## Exercise objective
Select every line in the records that contains the string "misturador" and copy it.

## Record excerpts
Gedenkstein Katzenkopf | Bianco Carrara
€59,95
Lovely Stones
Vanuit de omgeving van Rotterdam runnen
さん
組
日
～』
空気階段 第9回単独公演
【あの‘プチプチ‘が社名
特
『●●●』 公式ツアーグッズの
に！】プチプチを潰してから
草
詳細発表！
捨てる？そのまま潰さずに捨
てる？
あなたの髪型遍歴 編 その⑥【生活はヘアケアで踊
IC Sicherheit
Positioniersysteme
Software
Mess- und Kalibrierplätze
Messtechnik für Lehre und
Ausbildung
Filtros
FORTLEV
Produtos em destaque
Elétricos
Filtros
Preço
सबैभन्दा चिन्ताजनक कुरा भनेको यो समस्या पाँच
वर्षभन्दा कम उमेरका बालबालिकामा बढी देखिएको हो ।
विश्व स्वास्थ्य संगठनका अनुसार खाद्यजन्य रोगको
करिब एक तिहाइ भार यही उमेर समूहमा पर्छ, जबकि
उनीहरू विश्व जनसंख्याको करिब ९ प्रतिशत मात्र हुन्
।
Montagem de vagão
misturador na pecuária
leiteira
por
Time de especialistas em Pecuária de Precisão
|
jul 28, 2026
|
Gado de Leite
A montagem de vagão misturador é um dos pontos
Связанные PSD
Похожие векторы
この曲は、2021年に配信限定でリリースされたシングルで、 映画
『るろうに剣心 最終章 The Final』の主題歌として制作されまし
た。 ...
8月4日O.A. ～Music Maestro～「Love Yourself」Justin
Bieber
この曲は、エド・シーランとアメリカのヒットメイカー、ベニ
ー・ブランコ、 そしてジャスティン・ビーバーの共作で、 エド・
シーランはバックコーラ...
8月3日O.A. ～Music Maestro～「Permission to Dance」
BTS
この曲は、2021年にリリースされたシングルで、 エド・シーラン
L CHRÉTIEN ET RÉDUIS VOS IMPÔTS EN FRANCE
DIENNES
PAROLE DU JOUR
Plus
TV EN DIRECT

...

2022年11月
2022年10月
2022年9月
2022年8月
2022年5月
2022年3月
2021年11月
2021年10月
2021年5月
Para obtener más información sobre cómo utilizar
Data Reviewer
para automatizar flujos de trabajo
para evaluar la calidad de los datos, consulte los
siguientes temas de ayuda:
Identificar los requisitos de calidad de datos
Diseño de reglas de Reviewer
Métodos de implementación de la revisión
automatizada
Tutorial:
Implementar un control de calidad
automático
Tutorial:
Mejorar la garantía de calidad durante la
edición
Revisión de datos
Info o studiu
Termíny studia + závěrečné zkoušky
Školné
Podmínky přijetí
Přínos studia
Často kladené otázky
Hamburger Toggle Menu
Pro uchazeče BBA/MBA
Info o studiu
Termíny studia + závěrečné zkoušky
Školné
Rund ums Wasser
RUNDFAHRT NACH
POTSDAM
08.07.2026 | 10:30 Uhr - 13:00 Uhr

## Expected answer
misturador na pecuária
A montagem de vagão misturador é um dos pontos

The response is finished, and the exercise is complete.